Ah, the logs I'm talking about are a bit different than what you're talking about They are write-ahead logs of all the transactions, rather than the actual snapshot of the database itself.
Is that like Audit Tables?
__________________ The meek shall inherit the earth. Links to my NPC's
Well, it would be even better to combine logging with more frequent backups, yes. In fact, more frequent backups are just a good idea in general, or at least checkpoint snapshots so that the log only needs to continue from the checkpoint.
Well sure it would. It would also be great to backup transactional logs throughout the day. Say, every 15 minutes to tape. That way, if you lose a drive, you can still restore from tape. It would be even better to ship those logs to your offsite continuity server. That way, if you lose a system, you can bring your standby system online. And if we wanted to be hardcore, we would also have a clustered system with an active/passive host, along with the offsite standby.

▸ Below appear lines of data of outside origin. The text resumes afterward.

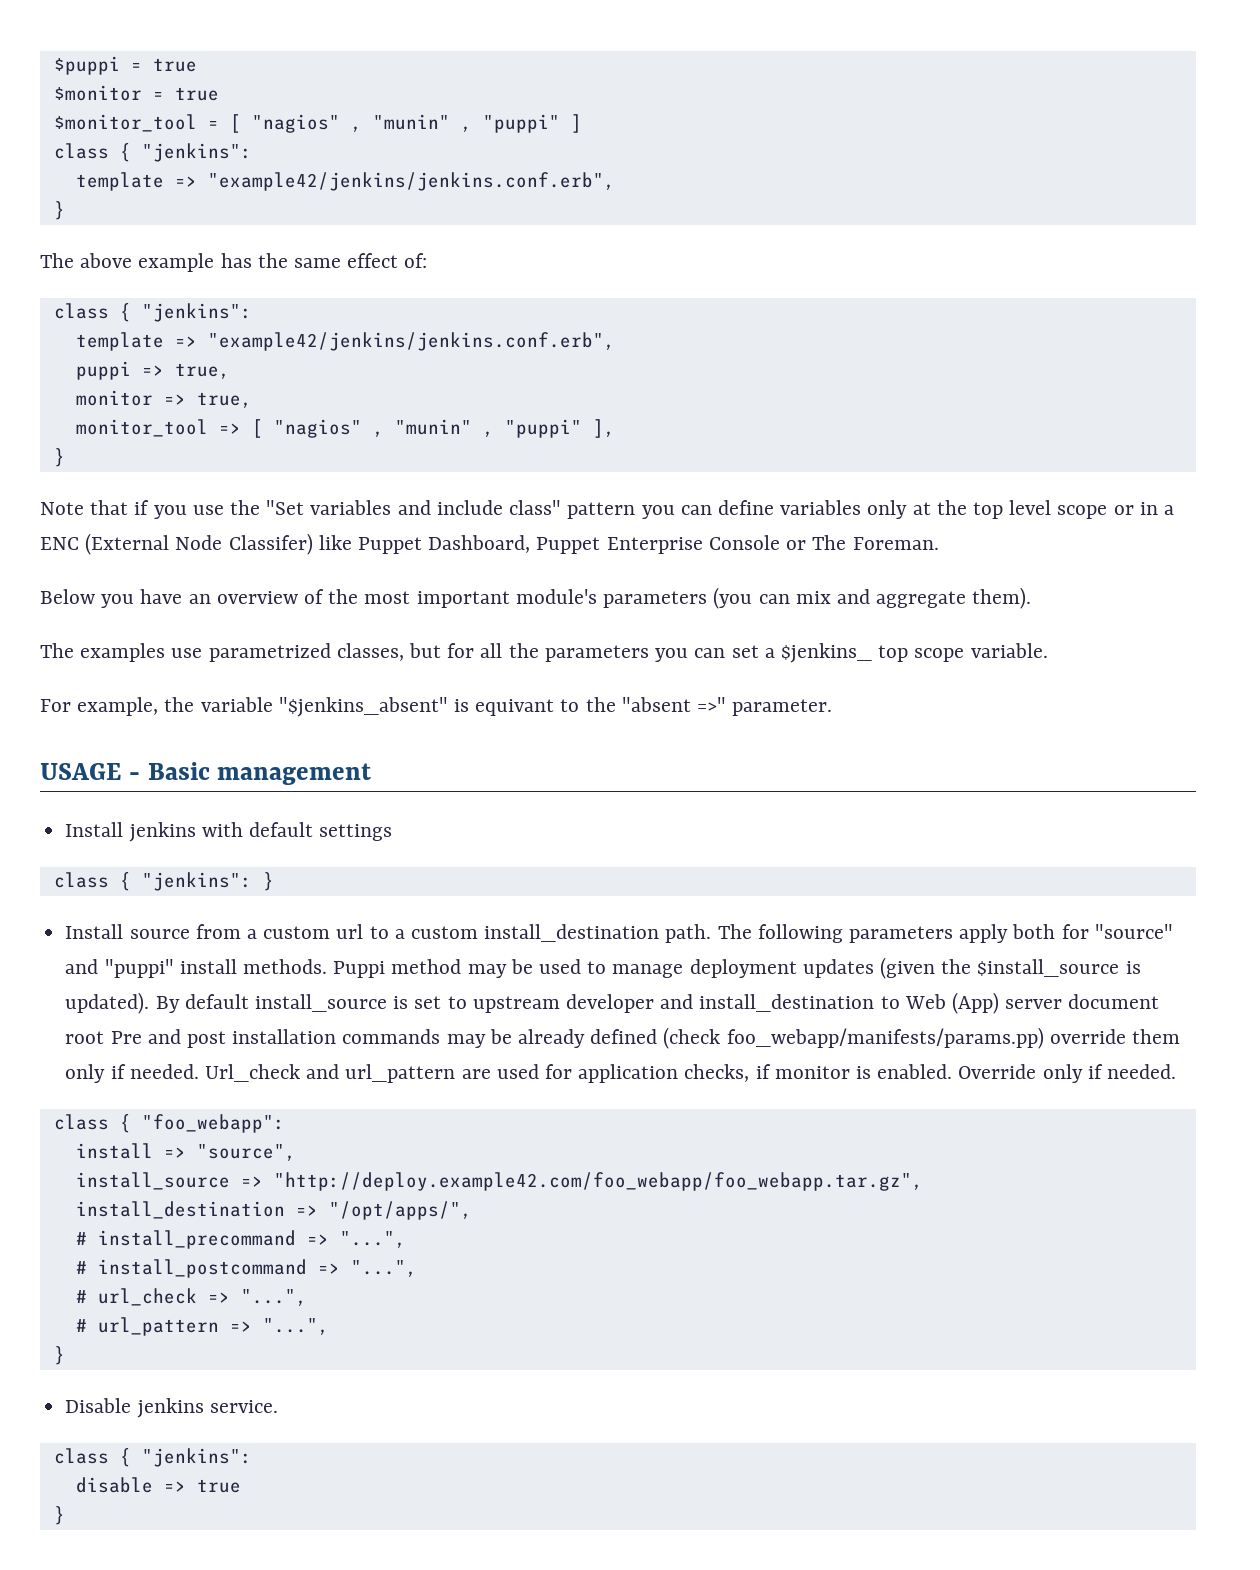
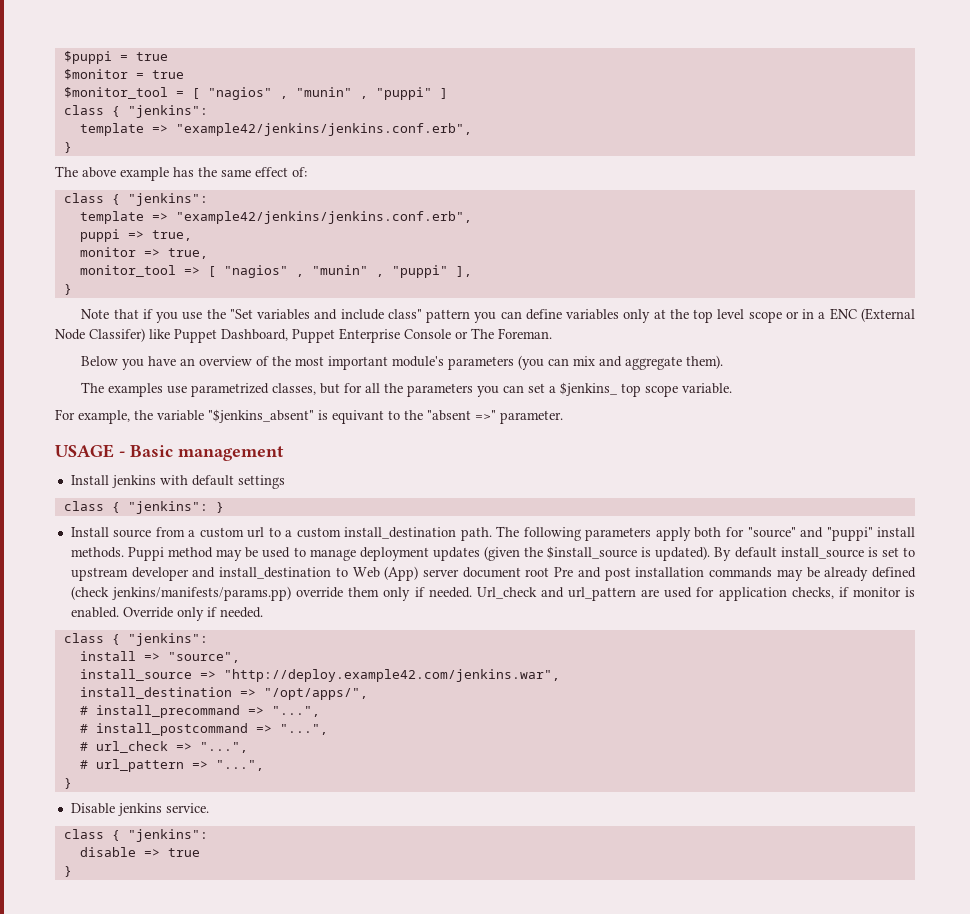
[726,1027,1044,1049] foo_webapp/manifests/params.pp) -> [112,586,292,601] jenkins/manifests/params.pp)
[141,1114,285,1133] "foo_webapp": -> [127,633,208,646] "jenkins":
[273,1172,923,1191] "http://deploy.example42.com/foo_webapp/foo_webapp.tar.gz", -> [223,669,560,682] "http://deploy.example42.com/jenkins.war",

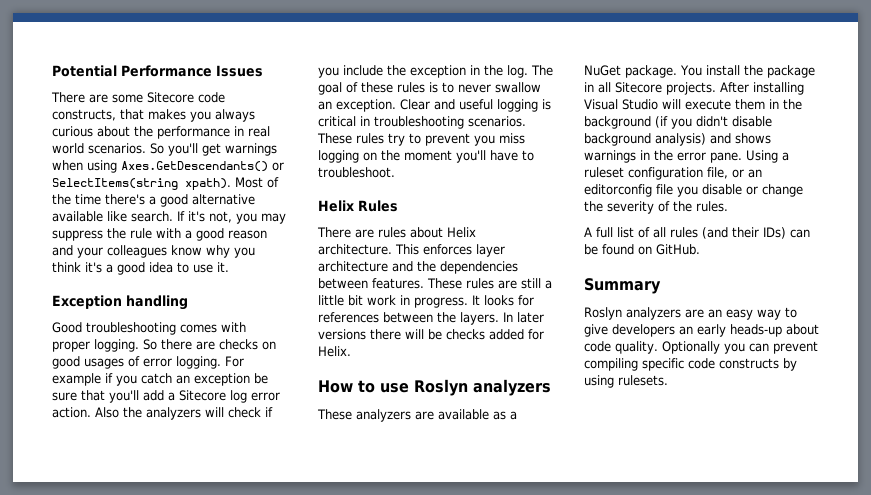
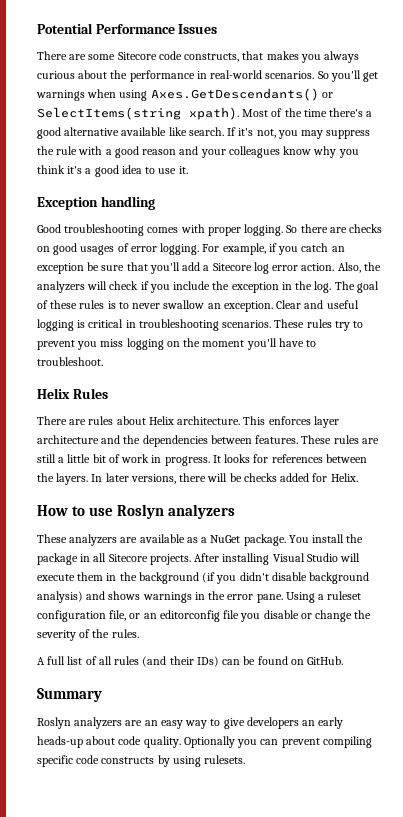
[248,126,270,137] [52,143,84,154] real world -> [210,70,263,79] real-world
[52,373,101,386] example -> [222,243,266,255] example,
[95,407,119,418] Also -> [337,262,361,273] Also,
(363, 300) none -> [108,454,120,463] of
[318,329,366,340] versions -> [130,474,176,484] versions,

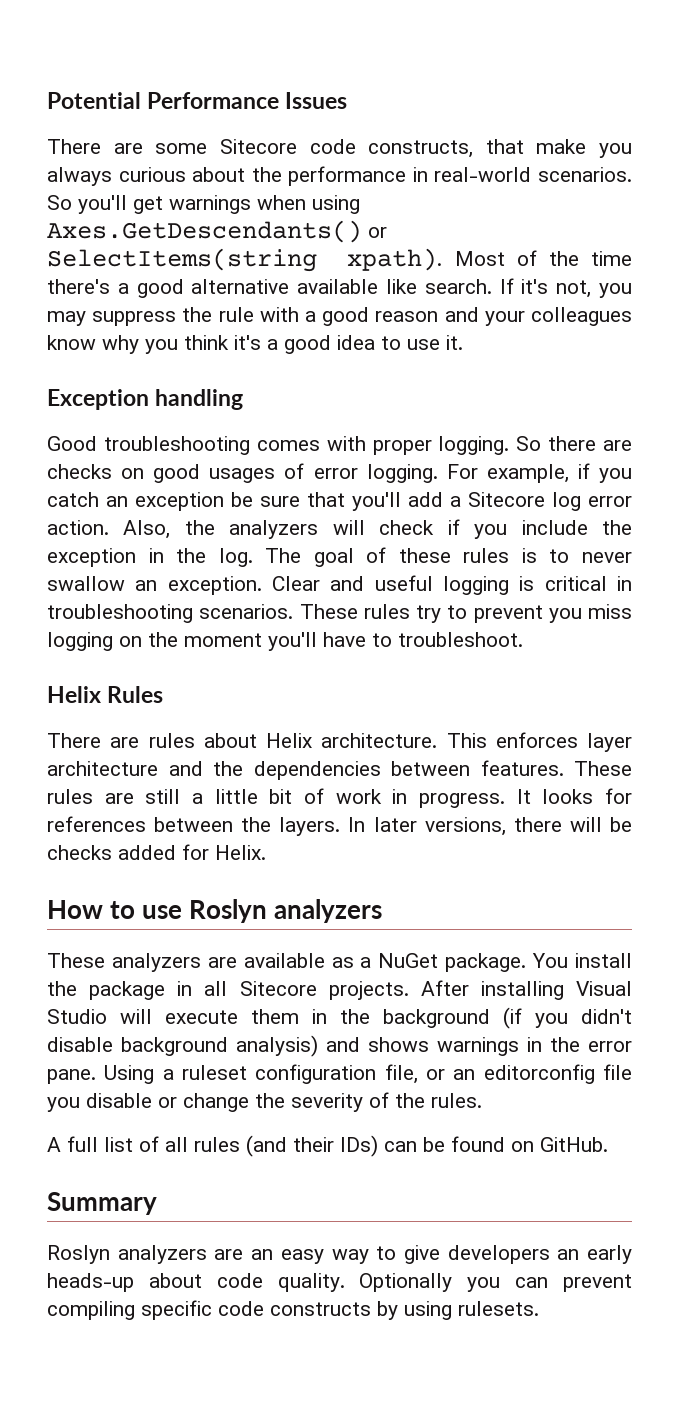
[266,51,299,60] makes -> [536,139,587,154] make

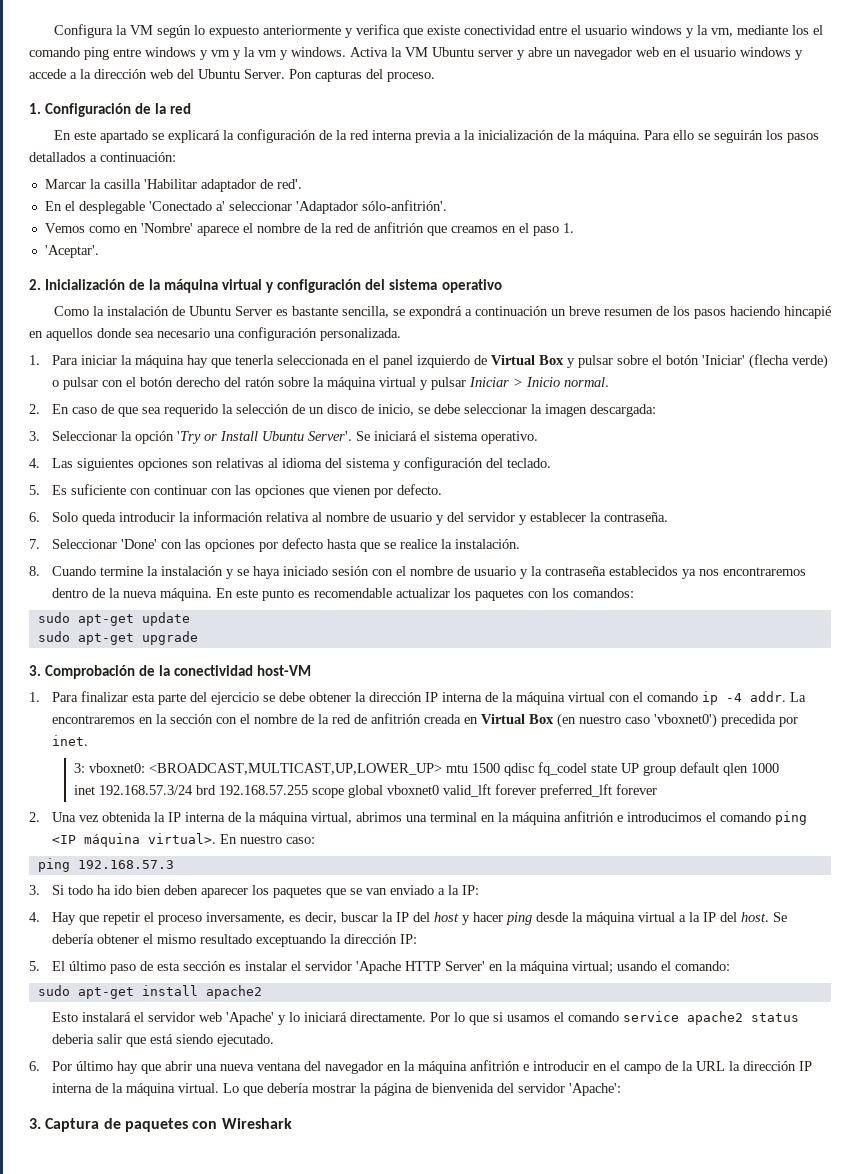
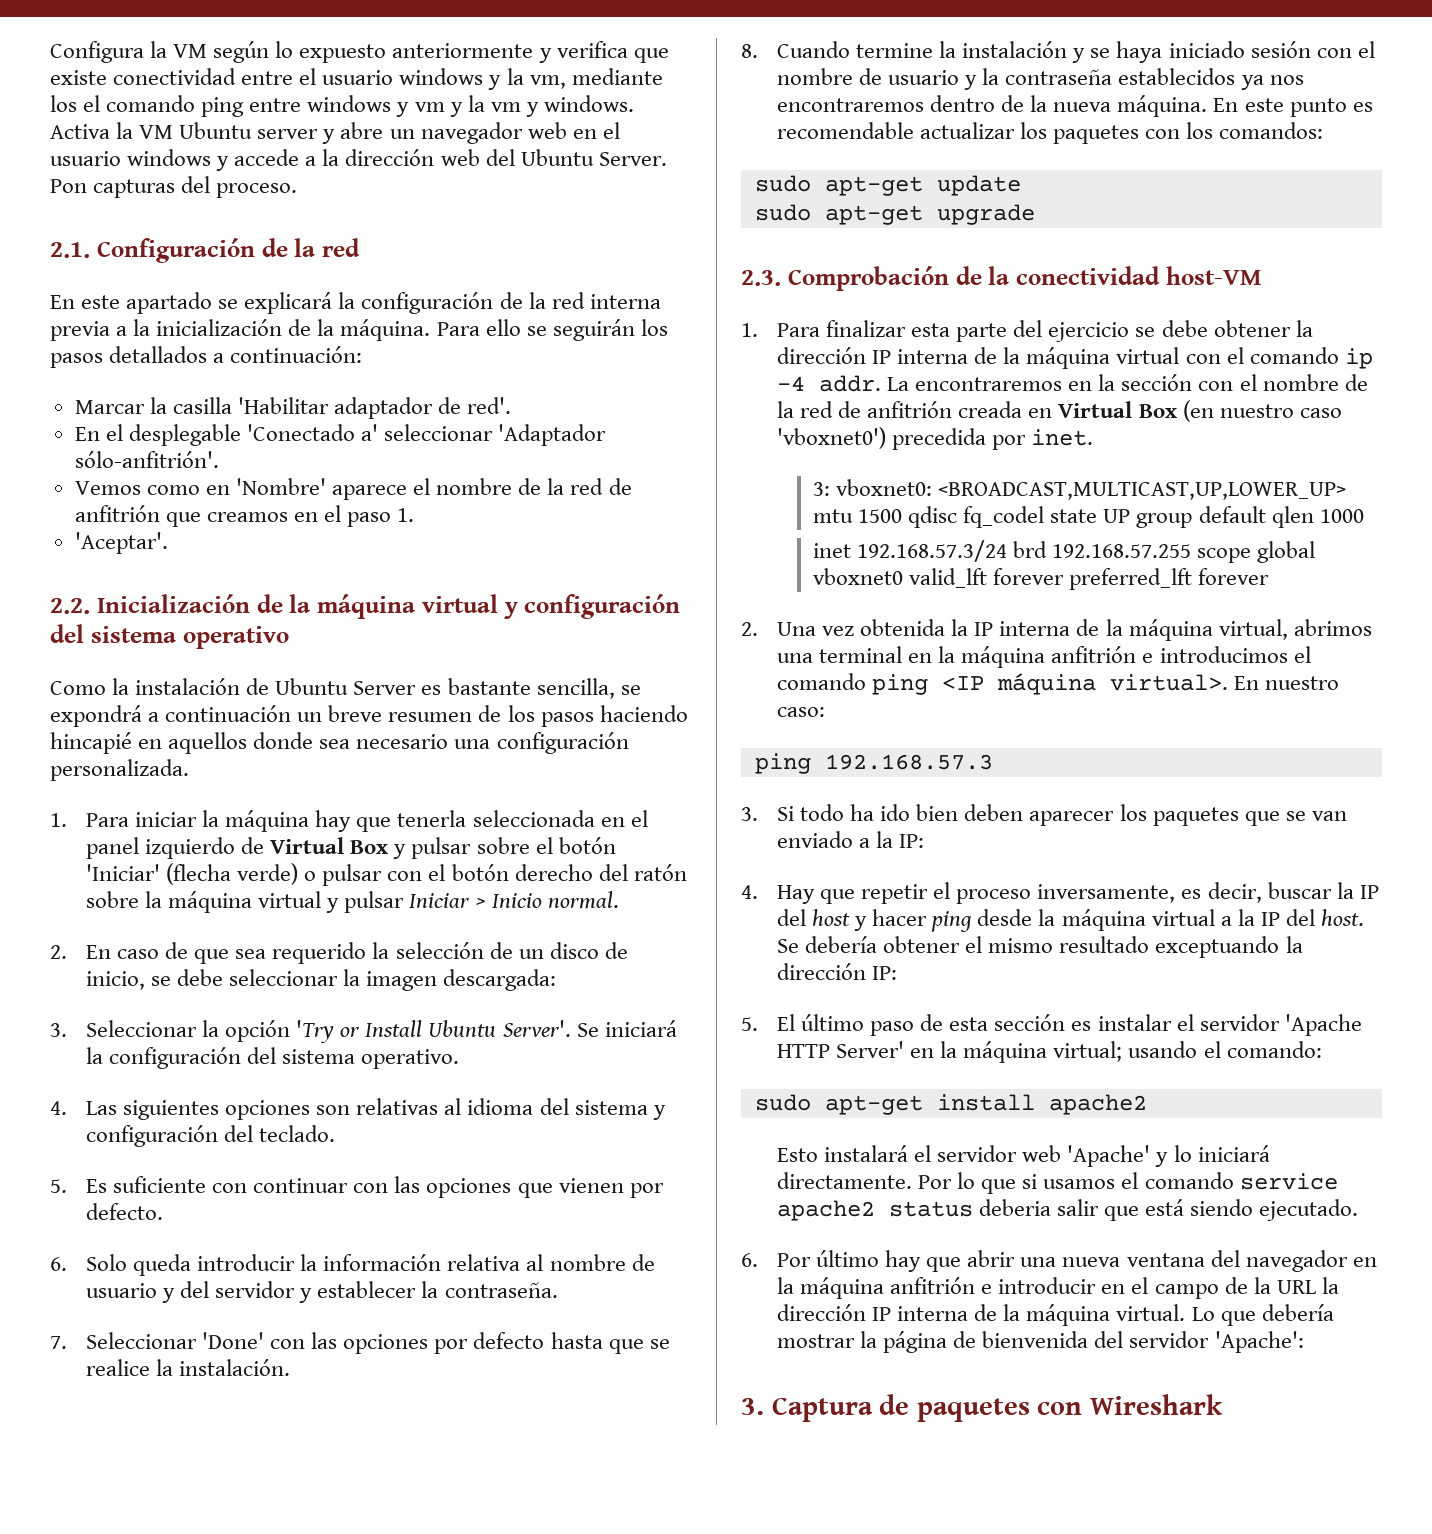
[29,103,41,114] 1. -> [50,242,90,258] 2.1.
[29,279,41,290] 2. -> [50,598,90,614] 2.2.
[419,431,430,441] el -> [85,1047,277,1069] la configuración del
[29,665,41,676] 3. -> [741,270,781,286] 2.3.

All of these would have updates on the transactional logs and those logs would be backed up to media constantly throughout the day.
But to keep it in perspective, this is still just a web site for a niche hobby. Mind you, I love our hobby and I would love to see a highly redundant setup for the site. But is it reasonable? What are the costs associated with all that? Both in terms of hardware and software? What about people costs? Even with a volunteer effort, it still takes a lot of time and energy to bulldog all of that.
This stuff isn't easy to setup and manage without a good budget. And for all the fundraisers EN World has done, and all the money that has been generated, it still wouldn't come close to paying for an optimal setup.
EN World does have a pretty decent setup for a shoestring budget. If we want more backups in a timely manner, that is also possible. But the best way to do that is to run a solid offline backup on a regular basis. They keywords being "offline" and "regular". That does mean a regular time where the boards are down. As well, the way to keep those backups useful is to download them to a machine, kind of like Michael Morris' archive that he uploaded to get us back to this point. How long did it take for him to upload those? Something like 16 hours? So say EN World does a weekly offline backup. Morrus and company would just need to decide where that 16 hour window should fall.
The bottleneck will really be the network connection between EN World and the person executing the backup. The payload is the database for EN World. More bandwidth and/or a smaller database would reduce those times.
The whole picture is not easy to manage and I do not envy Morrus for the decisions he has to make. EN World is a global community and part of the value is the vast archive of information posted here. Downtime and data trimming (mass thread deletion) will have a negative impact on the community. But will it have more impact than another database corruption/massive downtime/massive loss of data?
Good question! We haven't been invited to help with that discussion. While I am happy to participate, I will defer to the Admins as to whether they would like me to be involved.
Don't really think that this would be very useful... only if it was known exactly, what transaction(s) caused the corruption (if it wasn't something else). But that is probably not so easy to determine on such a huge database.
Bye
Thanee
__________________
In our world, immortality is not for the living. The legend lives on!
In Memoriam Dave Arneson ( April 7th, 2009) & Gary Gygax ( March 4th, 2008).
Wondering what the Dungeon Tiles are like? Take a look here (up to DU5 Sinister Woods).
Yay! There are logs after all! This makes me feel better about all the money I have to pay to take these courses, since before I started, I knew the better part of nothing about databases, and now I know enough to say something that might work.
From what I've heard, the problem was something along these lines: The logs were not being flushed, and they kept growing in size until the disk holding the logs was full. At that point, corruption occurred.
Coupled with inconsistent backup schedules, you get the BOOM! that we all agonized over.